ECLI:NL:GHDHA:2016:879

Gerechtshof Den Haag

Datum uitspraak
23 februari 2016
Publicatiedatum
4 april 2016
Zaaknummer
200.154.759/01
Instantie
Gerechtshof Den Haag
Type
Uitspraak
Rechtsgebied
Civiel recht
Procedures
  • Hoger beroep
Rechters
Vindplaatsen
  • Rechtspraak.nl
AI samenvatting door LexboostAutomatisch gegenereerd

Erfrechtelijke geschillen over uitkering levensverzekering en hypothecaire verplichtingen na overlijden erflaatster

In deze zaak gaat het om een hoger beroep dat is ingesteld door de partner van de erflaatster tegen de erfgenamen van de erflaatster. De erflaatster was eigenaar van een woning en had een hypothecaire lening afgesloten bij SNS Bank NV, waarvoor een recht van hypotheek op de woning was gevestigd. Daarnaast was er een risicoverzekering afgesloten bij Klaverblad Levensverzekering N.V. na het overlijden van de erflaatster op 20 september 2012. De uitkering van deze verzekering is door de SNS Bank gebruikt om de hypotheekschuld af te lossen. De partner van de erflaatster stelt dat hij recht heeft op de uitkering van de verzekering, terwijl de erfgenamen betwisten dat hij hier recht op heeft. Het hof oordeelt dat de partner geen recht heeft op de uitkering, omdat de verzekering niet op een rechtsgeldige wijze aan de SNS Bank was verpand en de bank als eerste begunstigde was aangewezen. De partner heeft geen regresvordering op de erfgenamen, omdat de hypothecaire lening in verband met de woning van de erflaatster is aangewend en de erfgenamen als rechtsopvolgers onder algemene titel verantwoordelijk zijn voor de schulden van de erflaatster. Het hof bekrachtigt het vonnis van de rechtbank Rotterdam en compenseert de proceskosten, zodat iedere partij de eigen kosten draagt.

Uitspraak

GERECHTSHOF DEN HAAG

Afdeling civiel
Zaaknummer : 200.154.759/01
Rol-/zaaknummer rechtbank : C/10/436154/ HA ZA 13-1087

arrest van de familiekamer d.d. 23 februari 2016

inzake
[partner van erflaatster] ,
wonende te [woonplaats] ,
appellant, tevens incidenteel geïntimeerde,
hierna te noemen: [partner van erflaatster] ,
advocaat: mr. A. Quispel te Oud-Beijerland,
tegen
[erfgenaam een] ,
en
[erfgenaam twee] ,
beiden wonende te [woonplaats] ,
geïntimeerden, tevens incidenteel appellanten,
hierna te noemen: geïntimeerden,
advocaat: voorheen mr. G.J.J. van Dam-Lolkema te Rotterdam,
thans mr P.A. Visser te Rotterdam

Het geding

Bij exploot van 17 juli 2014 is appellant in hoger beroep gekomen van het vonnis van de rechtbank Rotterdam van 25 juni 2014 tussen de partijen gewezen.
Voor de loop van het geding in eerste aanleg verwijst het hof naar het bestreden vonnis en de daarin vermelde stukken.
____________________
Vervolg het arrest over de uitkering van de levensverzekering, te beginnen na de laatste zin. De lijst hieronder speelt hierbij geen rol.

-- Aangeleverde gegevens --
____________________
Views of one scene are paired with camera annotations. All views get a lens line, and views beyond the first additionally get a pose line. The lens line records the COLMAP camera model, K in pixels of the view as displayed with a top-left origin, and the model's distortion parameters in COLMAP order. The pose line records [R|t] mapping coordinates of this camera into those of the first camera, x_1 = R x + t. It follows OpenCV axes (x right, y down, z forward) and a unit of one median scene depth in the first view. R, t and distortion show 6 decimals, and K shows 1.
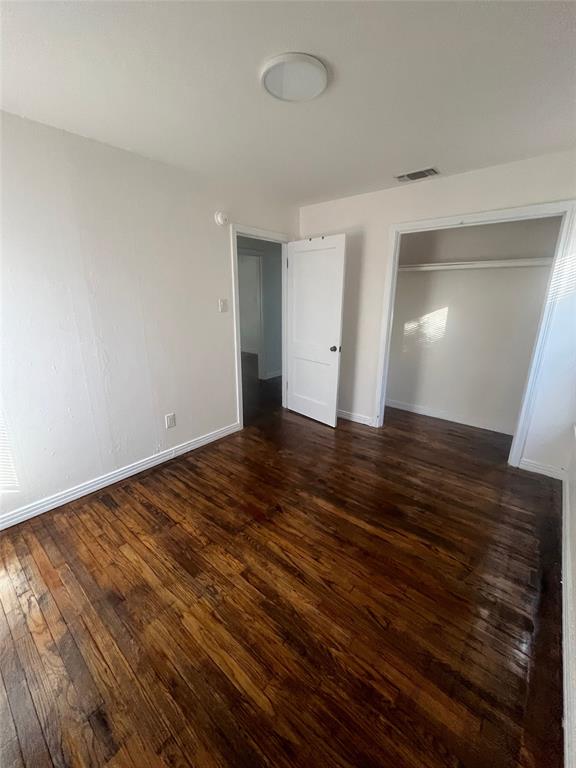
lens RADIAL K [[312.1, 0, 288.2], [0, 312.1, 384.5], [0, 0, 1]] dist [0.000429, -0.000027]
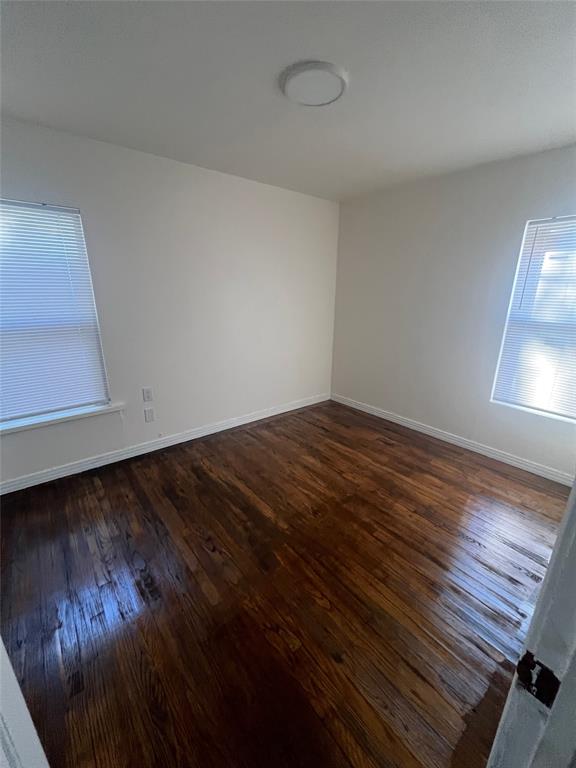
lens RADIAL K [[312.1, 0, 288.2], [0, 312.1, 384.4], [0, 0, 1]] dist [0.000429, -0.000027]
pose [[-0.981669, -0.066607, 0.178578, -0.111812], [0.041408, 0.840035, 0.540950, -0.528997], [-0.186043, 0.538428, -0.821878, 1.846766]]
____________________
-- Antwoord --
Bij memorie van grieven hebben appellanten 4 grieven geformuleerd.
Bij memorie van antwoord hebben geïntimeerden de grieven bestreden. Tevens hebben zij incidenteel appel ingesteld. Daartoe hebben zij drie grieven geformuleerd.
Bij memorie van antwoord in incidenteel appel heeft appellant de incidentele grieven bestreden.
Appellant heeft aan het hof arrest gevraagd.

Beoordeling van het hoger beroep

Algemeen

1. Voor zover tegen de feiten geen grief is gericht gaat het hof uit van de door de rechtbank vastgestelde feiten.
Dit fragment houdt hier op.